The notify method pops a waiter from the waiter list (waiter is a lock, as we remember) and releases it allowing the corresponding wait method to continue.

That is the trick is that the wait method is not holding the lock on the condition itself while waiting for the notify method to release the waiter.

UPD1: I seem to have misunderstood the question. Is it correct that you are bothered that T1 might try to reacquire the lock on itself before the T2 release it?

But is it possible in the context of python's GIL? Or you think that one can insert an IO call before releasing the condition, which would allow T1 to wake up and wait forever?


There are several reasons which are compelling (when taken together).

1. The notifier needs to take a lock

Pretend that Condition.notifyUnlocked() exists.

The standard producer/consumer arrangement requires taking locks on both sides:

def unlocked(qu,cv):  # qu is a thread-safe queue
  qu.push(make_stuff())
  cv.notifyUnlocked()
def consume(qu,cv):
  with cv:
    while True:       # vs. other consumers or spurious wakeups
      if qu: break
      cv.wait()
    x=qu.pop()
  use_stuff(x)

This fails because both the push() and the notifyUnlocked() can intervene between the if qu: and the wait().

Writing either of

def lockedNotify(qu,cv):
  qu.push(make_stuff())
  with cv: cv.notify()
def lockedPush(qu,cv):
  x=make_stuff()      # don't hold the lock here
  with cv: qu.push(x)
  cv.notifyUnlocked()

works (which is an interesting exercise to demonstrate). The second form has the advantage of removing the requirement that qu be thread-safe, but it costs no more locks to take it around the call to notify() as well.

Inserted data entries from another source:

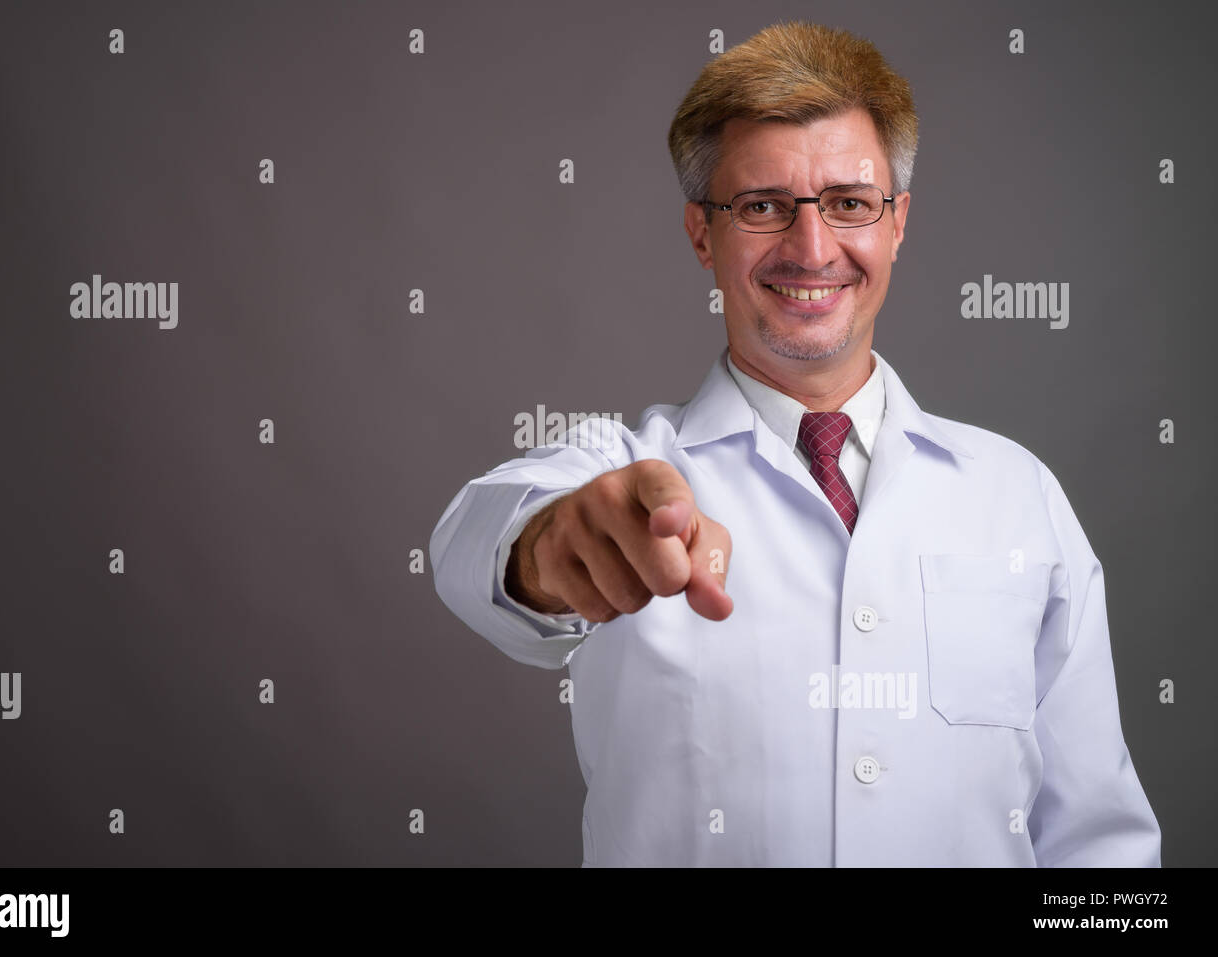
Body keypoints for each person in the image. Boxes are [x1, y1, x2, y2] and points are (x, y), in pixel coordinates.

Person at [429, 20, 1161, 867]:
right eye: (763, 206)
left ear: (897, 223)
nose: (813, 249)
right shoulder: (626, 471)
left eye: (849, 202)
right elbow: (472, 539)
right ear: (702, 233)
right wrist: (552, 549)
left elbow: (1101, 849)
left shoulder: (1018, 495)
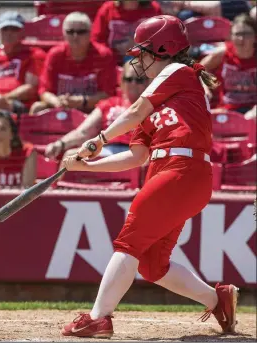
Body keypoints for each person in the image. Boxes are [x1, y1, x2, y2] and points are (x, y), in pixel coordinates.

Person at [60, 15, 238, 338]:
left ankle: (99, 317)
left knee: (128, 241)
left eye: (143, 51)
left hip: (183, 169)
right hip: (170, 173)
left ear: (163, 49)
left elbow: (133, 112)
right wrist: (84, 167)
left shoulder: (178, 72)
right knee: (153, 265)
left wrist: (98, 141)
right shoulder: (161, 101)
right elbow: (136, 157)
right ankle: (218, 300)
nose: (138, 59)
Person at [44, 61, 149, 164]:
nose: (133, 83)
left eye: (139, 80)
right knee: (70, 157)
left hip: (134, 153)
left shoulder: (151, 106)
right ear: (121, 81)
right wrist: (60, 144)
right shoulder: (109, 104)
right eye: (129, 79)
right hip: (106, 150)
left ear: (148, 82)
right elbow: (83, 132)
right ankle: (54, 182)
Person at [31, 11, 117, 114]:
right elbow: (44, 91)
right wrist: (56, 102)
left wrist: (81, 101)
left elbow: (108, 94)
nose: (75, 36)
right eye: (70, 32)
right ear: (64, 34)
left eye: (81, 32)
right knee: (37, 108)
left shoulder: (104, 55)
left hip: (92, 109)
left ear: (90, 33)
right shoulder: (55, 55)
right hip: (61, 106)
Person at [201, 13, 256, 118]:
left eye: (246, 34)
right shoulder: (223, 53)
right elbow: (199, 69)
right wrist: (205, 87)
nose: (241, 39)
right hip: (228, 110)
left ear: (255, 37)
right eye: (237, 34)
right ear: (231, 36)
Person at [91, 0, 162, 65]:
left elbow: (161, 40)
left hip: (147, 64)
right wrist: (110, 57)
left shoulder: (153, 9)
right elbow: (96, 40)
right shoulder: (108, 9)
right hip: (114, 64)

It remains to explain the preference for doing so, especially given that (as you observed) CPython does wake up the notified thread to have it switch to waiting on the mutex (rather than simply moving it to that wait queue).

2. The condition variable itself needs a lock

The Condition has internal data that must be protected in case of concurrent waits/notifications. (Glancing at the CPython implementation, I see the possibility that two unsynchronized notify()s could erroneously target the same waiting thread, which could cause reduced throughput or even deadlock.) It could protect that data with a dedicated lock, of course; since we need a user-visible lock already, using that one avoids additional synchronization costs.

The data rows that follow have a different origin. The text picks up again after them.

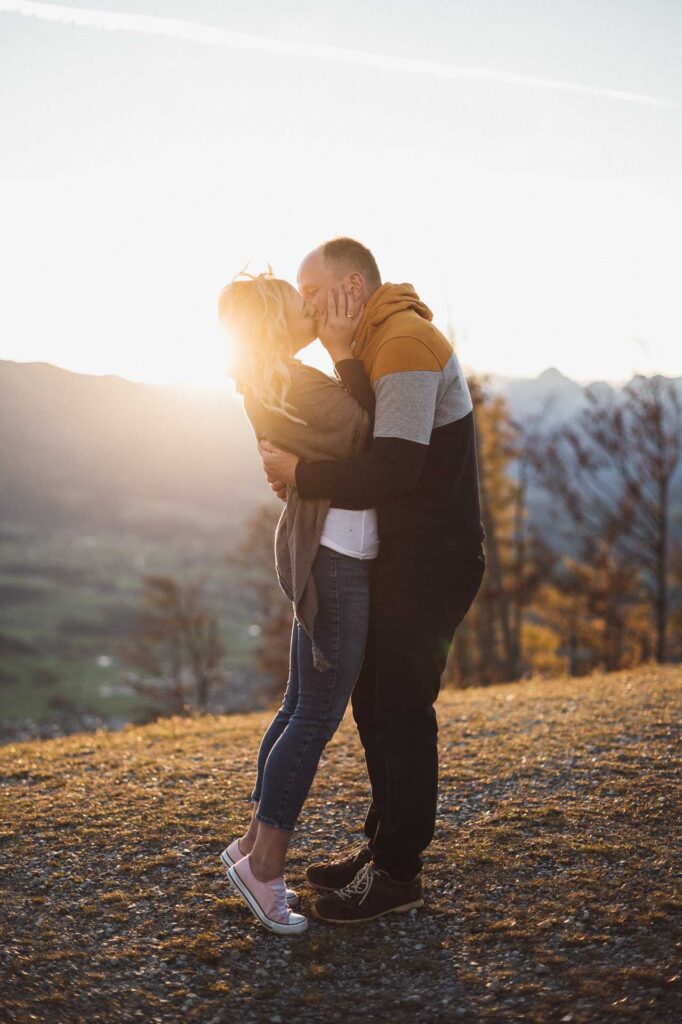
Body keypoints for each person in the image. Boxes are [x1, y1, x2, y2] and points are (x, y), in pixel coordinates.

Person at [259, 238, 486, 925]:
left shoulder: (407, 342)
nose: (303, 309)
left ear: (351, 290)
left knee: (403, 713)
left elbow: (393, 467)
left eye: (311, 292)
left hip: (434, 563)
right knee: (372, 707)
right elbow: (364, 432)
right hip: (401, 559)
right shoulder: (377, 342)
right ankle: (382, 848)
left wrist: (303, 476)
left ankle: (398, 877)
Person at [217, 271, 384, 935]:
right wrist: (343, 346)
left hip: (317, 549)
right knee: (315, 715)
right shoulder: (303, 381)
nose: (311, 312)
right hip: (337, 557)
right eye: (299, 307)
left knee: (296, 706)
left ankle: (252, 846)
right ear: (277, 326)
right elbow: (374, 432)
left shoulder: (268, 381)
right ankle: (265, 867)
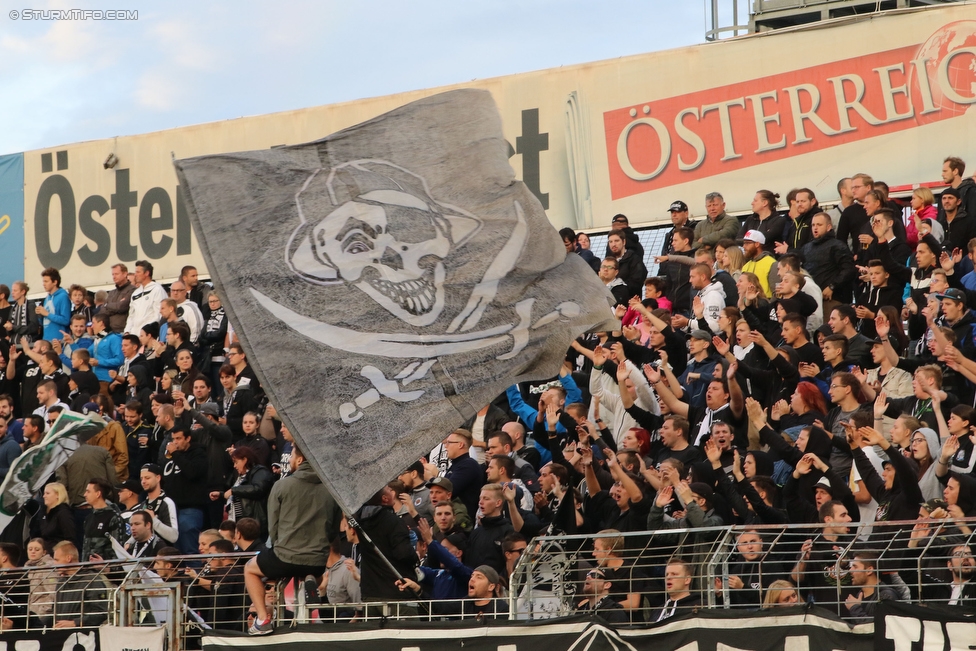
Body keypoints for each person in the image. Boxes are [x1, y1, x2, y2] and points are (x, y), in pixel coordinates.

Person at [245, 444, 340, 635]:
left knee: (250, 569)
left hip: (286, 556)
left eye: (292, 456)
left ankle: (263, 620)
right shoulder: (331, 490)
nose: (288, 460)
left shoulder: (282, 485)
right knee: (309, 568)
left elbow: (273, 528)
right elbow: (332, 531)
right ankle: (311, 579)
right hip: (317, 562)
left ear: (300, 460)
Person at [162, 428, 209, 555]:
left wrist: (176, 454)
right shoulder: (171, 457)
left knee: (189, 550)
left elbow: (192, 472)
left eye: (178, 438)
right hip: (172, 510)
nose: (175, 442)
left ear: (188, 439)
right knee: (175, 552)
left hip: (190, 508)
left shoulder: (199, 453)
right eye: (173, 439)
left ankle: (194, 574)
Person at [52, 541, 114, 629]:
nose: (54, 564)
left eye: (56, 560)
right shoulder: (61, 582)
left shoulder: (92, 580)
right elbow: (54, 612)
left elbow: (101, 613)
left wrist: (75, 623)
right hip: (60, 635)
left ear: (68, 558)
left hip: (85, 637)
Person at [214, 447, 274, 538]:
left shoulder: (260, 471)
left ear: (245, 460)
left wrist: (233, 490)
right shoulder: (240, 477)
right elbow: (241, 492)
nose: (234, 466)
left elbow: (258, 489)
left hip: (254, 525)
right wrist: (221, 494)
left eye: (236, 462)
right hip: (240, 524)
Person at [80, 479, 125, 561]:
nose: (84, 495)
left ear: (98, 494)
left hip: (105, 570)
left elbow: (119, 549)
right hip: (87, 570)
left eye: (88, 491)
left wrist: (110, 569)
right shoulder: (88, 518)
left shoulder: (113, 517)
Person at [38, 482, 76, 551]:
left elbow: (70, 537)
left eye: (47, 493)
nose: (44, 496)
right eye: (44, 493)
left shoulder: (64, 513)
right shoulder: (46, 513)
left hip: (59, 555)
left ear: (58, 495)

3. Multiple wake conditions can need the lock

(Adapted from a comment on the blog post linked below.)

def setSignal(box,cv):
  signal=False
  with cv:
    if not box.val:
      box.val=True
      signal=True
  if signal: cv.notifyUnlocked()
def waitFor(box,v,cv):
  v=bool(v)   # to use ==
  while True:
    with cv:
      if box.val==v: break
      cv.wait()

Suppose box.val is False and thread #1 is waiting in waitFor(box,True,cv). Thread #2 calls setSignal; when it releases cv, #1 is still blocked on the condition. Thread #3 then calls waitFor(box,False,cv), finds that box.val is True, and waits. Then #2 calls notify(), waking #3, which is still unsatisfied and blocks again. Now #1 and #3 are both waiting, despite the fact that one of them must have its condition satisfied.

def setTrue(box,cv):
  with cv:
    if not box.val:
      box.val=True
      cv.notify()

Now that situation cannot arise: either #3 arrives before the update and never waits, or it arrives during or after the update and has not yet waited, guaranteeing that the notification goes to #1, which returns from waitFor.

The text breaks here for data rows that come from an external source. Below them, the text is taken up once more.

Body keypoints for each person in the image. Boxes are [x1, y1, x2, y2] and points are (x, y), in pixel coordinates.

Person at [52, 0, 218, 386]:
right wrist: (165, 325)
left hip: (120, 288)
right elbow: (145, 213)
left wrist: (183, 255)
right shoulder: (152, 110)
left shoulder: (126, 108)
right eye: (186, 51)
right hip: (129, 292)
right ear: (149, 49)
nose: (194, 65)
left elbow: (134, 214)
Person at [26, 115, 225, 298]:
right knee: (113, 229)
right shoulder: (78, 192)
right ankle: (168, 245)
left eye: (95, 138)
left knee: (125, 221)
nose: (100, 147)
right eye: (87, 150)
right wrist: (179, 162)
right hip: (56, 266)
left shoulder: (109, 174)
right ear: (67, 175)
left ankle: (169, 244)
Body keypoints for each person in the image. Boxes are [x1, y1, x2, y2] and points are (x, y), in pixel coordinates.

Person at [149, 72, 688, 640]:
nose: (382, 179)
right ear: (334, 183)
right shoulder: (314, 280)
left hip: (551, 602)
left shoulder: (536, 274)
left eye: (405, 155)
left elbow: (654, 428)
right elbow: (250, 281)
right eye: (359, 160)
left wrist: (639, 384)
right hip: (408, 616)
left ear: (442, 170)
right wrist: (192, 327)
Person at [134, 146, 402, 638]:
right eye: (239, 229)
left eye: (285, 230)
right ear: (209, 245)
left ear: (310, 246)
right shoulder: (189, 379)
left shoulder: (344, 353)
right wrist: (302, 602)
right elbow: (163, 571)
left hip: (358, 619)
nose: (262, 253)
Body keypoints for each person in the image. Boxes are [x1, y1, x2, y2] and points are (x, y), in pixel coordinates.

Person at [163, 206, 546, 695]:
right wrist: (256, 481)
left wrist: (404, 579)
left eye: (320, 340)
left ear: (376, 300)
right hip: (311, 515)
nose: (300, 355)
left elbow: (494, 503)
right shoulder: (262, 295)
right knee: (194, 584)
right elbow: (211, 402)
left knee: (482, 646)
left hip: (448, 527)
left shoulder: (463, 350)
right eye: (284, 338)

4. The hardware might need a lock

With wait morphing and no GIL (in some alternate or future implementation of Python), the memory ordering (cf. Java's rules) imposed by the lock-release after notify() and the lock-acquire on return from wait() might be the only guarantee of the notifying thread's updates being visible to the waiting thread.

5. Real-time systems might need it

Immediately after the POSIX text you quoted we find:

however, if predictable scheduling behavior is required, then that mutex shall be locked by the thread calling pthread_cond_broadcast() or pthread_cond_signal().

One blog post contains further discussion of the rationale and history of this recommendation (as well as of some of the other issues here).